Metro Weekly

Sleuthing Around

Guy Ritchie's re-imagines Sherlock Holmes as an action property, complete with bloody fights and huge explosions

“Elementary, my dear Watson.”

If you just became indignant about the fact that Sir Arthur Conan Doyle never wrote that famous line, you will likely not enjoy Guy Ritchie’s Sherlock Holmes, because you will never get past the overhaul of the famous detective (Robert Downey Jr.) as an action star who jumps out of windows, wins fight club matches, defies death to rescue damsels in distress, and is even willing to practice a little dark magic if the case requires it. For that matter, Dr. Watson (Jude Law) is willing to do pretty much all of the above as well.

Sherlock Holmes
Sherlock Holmes

The first ten minutes of the film will determine whether you can survive the next two hours, as Holmes and Watson swoop in to stop a satanic cult leader from sacrificing a beautiful woman writhing on an altar. The shocked and barely competent London police take Lord Blackwood (Mark Strong) into custody, and it looks like Holmes has another notch in his crime-solving belt. But when Blackwood returns from the grave, either Watson’s medical skills are in question – the good doctor confirmed Blackwood’s death – or the game is afoot. Holmes convinces Watson to put mayhem over matrimony and join in the pursuit.

Credit must be given to Ritchie and his direction for making Sherlock Holmes so enjoyable for such a drastic re-imagining. True to Ritchie’s style, there are lots of elements that will appeal to the immature side of men: bloody fights, big explosions, and dead bodies that keep piling up. But Ritchie also imbues bleak, Victorian London with a charming appeal in the company of his eccentric Holmes. Shots of the iconic Tower Bridge under construction and an underground sewer chase are well utilized, and a boat in dry dock makes for a particularly menacing setting for a gunfight. It’s doubtful every detail is true to the period, but Ritchie concocts a London perfect for dark doings and sleuthing.

As for Downey, his Holmes is a little bit Jason Bourne and a little bit Jessica Fletcher: you wouldn’t want to anger him, and someone is always dying when he’s around. And he’s designed to be both a lover and fighter. Downey manages a unique take on the character by balancing the wickedly smart detective with an emotionally adolescent man-child. He’s almost petulant about Watson’s impending nuptials because he doesn’t want to lose his playmate, but when fighting to the death he’s uber-logical and in complete emotional control. Don’t, however, expect to see any mention of Holmes’ predilection for cocaine or morphine – it has been scrubbed clean in the update.

Law is more true to the Doyle’s original concept of Watson — he’s former military who can handle himself in a fight, has a slight predilection for gambling, and a medical background invaluable for detection. Law and Downey have just the right amount of chemistry – in fact, enough to eclipse the female characters and cause some to wonder whether the residents of 221B Baker Street are really just roommates. Their first-rate bromance brings a touch of friendship and love to an otherwise action-filled flick.

Robert Downey Jr.,
Jude Law
Rated PG-13
128 Minutes
Opens Friday, Dec. 25
Area theaters

Rachel McAdams plays femme fatale Irene Adler, who has a past with Holmes and a hold on his heart. While she also holds her own with the physical action, McAdams never really finds her place in the film and gives the weakest performance of the group.

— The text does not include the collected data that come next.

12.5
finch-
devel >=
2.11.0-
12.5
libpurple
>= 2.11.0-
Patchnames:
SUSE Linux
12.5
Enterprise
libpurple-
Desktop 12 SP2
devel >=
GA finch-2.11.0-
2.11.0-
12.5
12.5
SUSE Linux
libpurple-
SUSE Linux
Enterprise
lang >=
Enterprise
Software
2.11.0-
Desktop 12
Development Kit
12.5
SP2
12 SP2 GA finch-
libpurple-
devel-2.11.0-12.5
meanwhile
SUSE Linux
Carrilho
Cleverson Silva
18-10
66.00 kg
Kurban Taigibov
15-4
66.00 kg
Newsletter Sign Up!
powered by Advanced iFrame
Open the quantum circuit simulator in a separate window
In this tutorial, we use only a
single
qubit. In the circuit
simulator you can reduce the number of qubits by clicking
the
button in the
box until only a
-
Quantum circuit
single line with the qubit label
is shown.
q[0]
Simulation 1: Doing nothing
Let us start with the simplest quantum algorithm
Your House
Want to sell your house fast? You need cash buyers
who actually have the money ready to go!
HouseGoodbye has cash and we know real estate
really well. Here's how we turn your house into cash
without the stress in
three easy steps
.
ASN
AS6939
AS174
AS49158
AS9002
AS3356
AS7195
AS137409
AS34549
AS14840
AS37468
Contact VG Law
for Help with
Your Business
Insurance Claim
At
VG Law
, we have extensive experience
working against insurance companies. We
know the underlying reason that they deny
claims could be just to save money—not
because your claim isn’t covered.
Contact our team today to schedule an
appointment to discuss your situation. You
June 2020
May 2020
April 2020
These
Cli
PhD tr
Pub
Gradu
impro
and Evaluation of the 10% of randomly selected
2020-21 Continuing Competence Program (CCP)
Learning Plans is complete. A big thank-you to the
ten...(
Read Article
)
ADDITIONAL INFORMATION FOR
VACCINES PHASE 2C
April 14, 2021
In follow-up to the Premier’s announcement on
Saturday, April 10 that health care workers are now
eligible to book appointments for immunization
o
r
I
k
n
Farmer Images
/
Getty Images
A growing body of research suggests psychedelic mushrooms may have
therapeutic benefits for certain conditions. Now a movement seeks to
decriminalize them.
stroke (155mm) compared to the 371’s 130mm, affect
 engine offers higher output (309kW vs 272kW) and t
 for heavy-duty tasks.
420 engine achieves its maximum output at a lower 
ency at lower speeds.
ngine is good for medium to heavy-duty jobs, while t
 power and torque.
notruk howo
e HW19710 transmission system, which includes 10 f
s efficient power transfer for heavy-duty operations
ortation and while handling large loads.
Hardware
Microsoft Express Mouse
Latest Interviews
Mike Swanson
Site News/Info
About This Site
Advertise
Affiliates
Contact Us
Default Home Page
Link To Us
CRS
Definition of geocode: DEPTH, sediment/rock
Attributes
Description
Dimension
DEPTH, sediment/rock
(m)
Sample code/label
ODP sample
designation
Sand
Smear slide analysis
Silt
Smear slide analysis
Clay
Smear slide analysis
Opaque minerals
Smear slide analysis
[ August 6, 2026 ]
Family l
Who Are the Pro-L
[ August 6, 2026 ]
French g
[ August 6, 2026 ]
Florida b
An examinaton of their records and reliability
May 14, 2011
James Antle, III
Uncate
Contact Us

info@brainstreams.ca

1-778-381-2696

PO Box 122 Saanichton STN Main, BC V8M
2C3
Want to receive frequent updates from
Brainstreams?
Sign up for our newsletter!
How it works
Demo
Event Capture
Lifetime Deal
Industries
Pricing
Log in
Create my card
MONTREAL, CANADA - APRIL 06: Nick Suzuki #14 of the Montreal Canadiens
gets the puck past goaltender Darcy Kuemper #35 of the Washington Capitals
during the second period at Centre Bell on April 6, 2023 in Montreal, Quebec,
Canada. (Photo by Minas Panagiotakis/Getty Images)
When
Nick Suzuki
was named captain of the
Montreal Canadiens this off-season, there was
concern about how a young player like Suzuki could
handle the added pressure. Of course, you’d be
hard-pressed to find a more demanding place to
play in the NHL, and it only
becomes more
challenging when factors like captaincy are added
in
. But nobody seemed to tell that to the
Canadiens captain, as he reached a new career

Hidden somewhere beneath the fights and explosions, there is an actual mystery to solve: has Lord Blackwood returned from the grave, and who is the mysterious man in black stalking Holmes? Between the corpses and secret societies, the plot is at times as convoluted as a Dan Brown book, but the film does its best to keep everyone up to speed. Ultimately, it’s your typical denouement – only Holmes is able to piece together the disparate clues to reach a solution – so you might as well sit back and enjoy the action.

In the final moments, one wonders if a sequel is in the works. As Holmes might say, ”When you have eliminated the impossible, whatever remains, however improbable, must be the truth.” I think even Watson could solve that one.